Morton’s neuroma, or interdigital neuroma, is a common foot injury that often leads to stopping sport. Nerve compression involving adjacent toe heads and ligaments may be the cause. The condition typically causes initial symptoms of dull cramping or burning pain and more persistent sharp pain with nerve deterioration. Depending on injury severity, treatment is either conservative or surgical.
Morton’s neuroma is a benign, lesion of a common digital nerve. It affects females more frequently than males and is seen among patients of a wide range of ages. Typically it occurs at either the second or third intermetatarsal space, but it may also occur at other intermetatarsal spaces.
Various factors have been implicated in the onset of Morton’s neuroma, but Compression of digital nerves by the metatarsal or toe heads and the transverse intermetatarsal ligament appears to be a major cause.
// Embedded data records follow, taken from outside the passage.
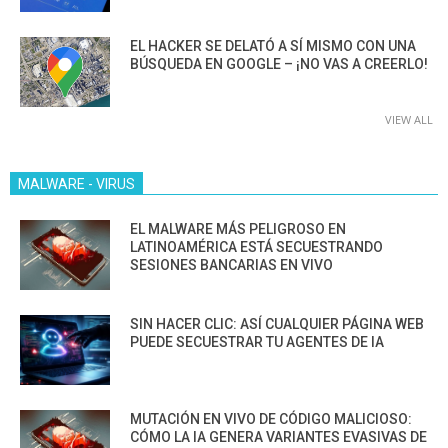
EL HACKER SE DELATÓ A SÍ MISMO CON UNA
BÚSQUEDA EN GOOGLE – ¡NO VAS A CREERLO!
VIEW ALL
MALWARE - VIRUS
EL MALWARE MÁS PELIGROSO EN
LATINOAMÉRICA ESTÁ SECUESTRANDO
SESIONES BANCARIAS EN VIVO
SIN HACER CLIC: ASÍ CUALQUIER PÁGINA WEB
PUEDE SECUESTRAR TU AGENTES DE IA
MUTACIÓN EN VIVO DE CÓDIGO MALICIOSO:
CÓMO LA IA GENERA VARIANTES EVASIVAS DE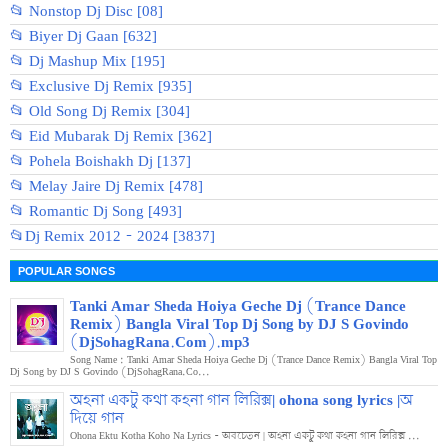
📂 Nonstop Dj Disc [08]
📂 Biyer Dj Gaan [632]
📂 Dj Mashup Mix [195]
📂 Exclusive Dj Remix [935]
📂 Old Song Dj Remix [304]
📂 Eid Mubarak Dj Remix [362]
📂 Pohela Boishakh Dj [137]
📂 Melay Jaire Dj Remix [478]
📂 Romantic Dj Song [493]
📂Dj Remix 2012 - 2024 [3837]
POPULAR SONGS
Tanki Amar Sheda Hoiya Geche Dj (Trance Dance
Remix) Bangla Viral Top Dj Song by DJ S Govindo
(DjSohagRana.Com).mp3
Song Name : Tanki Amar Sheda Hoiya Geche Dj (Trance Dance Remix) Bangla Viral Top
Dj Song by DJ S Govindo (DjSohagRana.Co...
অহনা একটু কথা কহনা গান লিরিক্স| ohona song lyrics |অ
দিয়ে গান
Ohona Ektu Kotha Koho Na Lyrics - অবচেতন | অহনা একটু কথা কহনা গান লিরিক্স ...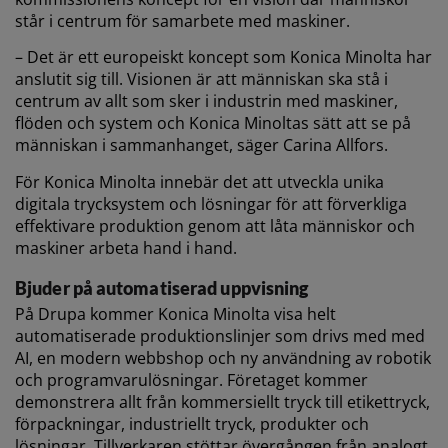
står i centrum för samarbete med maskiner.
– Det är ett europeiskt koncept som Konica Minolta har
anslutit sig till. Visionen är att människan ska stå i
centrum av allt som sker i industrin med maskiner,
flöden och system och Konica Minoltas sätt att se på
människan i sammanhanget, säger Carina Allfors.
För Konica Minolta innebär det att utveckla unika
digitala trycksystem och lösningar för att förverkliga
effektivare produktion genom att låta människor och
maskiner arbeta hand i hand.
Bjuder på automatiserad uppvisning
På Drupa kommer Konica Minolta visa helt
automatiserade produktionslinjer som drivs med med
AI, en modern webbshop och ny användning av robotik
och programvarulösningar. Företaget kommer
demonstrera allt från kommersiellt tryck till etikettryck,
förpackningar, industriellt tryck, produkter och
lösningar. Tillverkaren stöttar övergången från analogt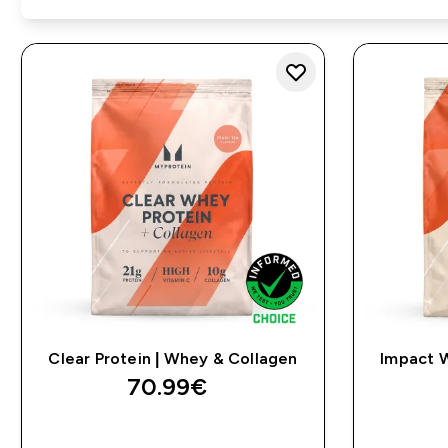
Clear Protein | Whey & Collagen
Impact W
70.99€‎
OSTA KOHE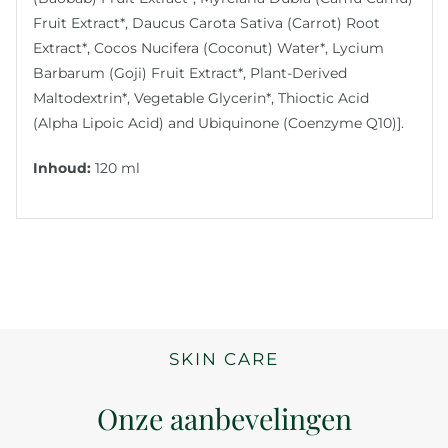
Fruit Extract*, Daucus Carota Sativa (Carrot) Root
Extract*, Cocos Nucifera (Coconut) Water*, Lycium
Barbarum (Goji) Fruit Extract*, Plant-Derived
Maltodextrin*, Vegetable Glycerin*, Thioctic Acid
(Alpha Lipoic Acid) and Ubiquinone (Coenzyme Q10)].
Inhoud:
120 ml
SKIN CARE
Onze aanbevelingen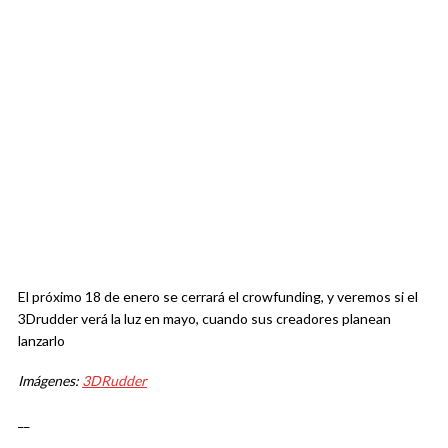
El próximo 18 de enero se cerrará el crowfunding, y veremos si el
3Drudder verá la luz en mayo, cuando sus creadores planean
lanzarlo
Imágenes:
3DRudder
__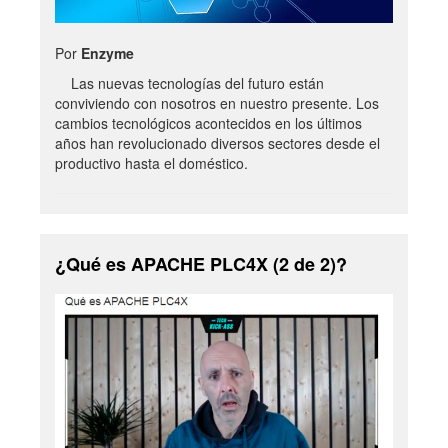
Por
Enzyme
Las nuevas tecnologías del futuro están
conviviendo con nosotros en nuestro presente. Los
cambios tecnológicos acontecidos en los últimos
años han revolucionado diversos sectores desde el
productivo hasta el doméstico.
¿Qué es APACHE PLC4X (2 de 2)?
Symptoms of Morton’s neuroma are localized to the forefoot and toes. The condition may initially present as a dull ache or cramping sensation, with associated numbness. Tingling or burning radiating to the toes along with intermittent symptoms of sharp, shooting pain are reported with neuroma formation. Progression results in increased intensity and duration of symptoms, possibly spreading further. In chronic cases, patients may describe sensations of a hardened mass within the foot at the site of discomfort. Bending the toes may cause pain during walking or during forefoot weight-bearing activity, such as sprinting, jumping, squatting, or repeated hopping. Narrow-fitting footwear usually induces symptoms; relief is often reported with shoe removal or massage of the foot.
Clinically, examination reveals a palpable mass and usually reproduces pain that may radiate to the toes or along the course of the affected nerve. You may feel relative numbness at the web space supplied by the injured nerve.
Ultrasound imaging has been shown to accurately portray the location and magnitude of Morton’s neuroma.
A range of conditions may mimic Morton’s neuroma, including metatarsal stress fracture, metatarsophalangeal joint synovitis, intermetatarsal bursitis, extensor tendon tenosynovitis, tumour, and nerve injury more proximally. Metatarsal stress fracture will present with bony tenderness and pain upon palpation of the metatarsal shaft, rather than the common digital nerve. Metatarsophalangeal joint synovitis will often prove painful during active or passive joint motion.
If Morton’s neuroma is detected early, conservative measures may be reasonably successful. Ice application may provide relief after sporting activity or may enable an athlete to complete the event if the ice is applied during a break in play. A pad or dome positioned over the heads of the central three toe heads may reduce symptoms.
Wearing good quality training shoes that offer suitable motion control and using foot orthotics may serve as ongoing methods treatment and prevention.
Your Osteopath will use specific techniques to help reduce inflammation and promote healing.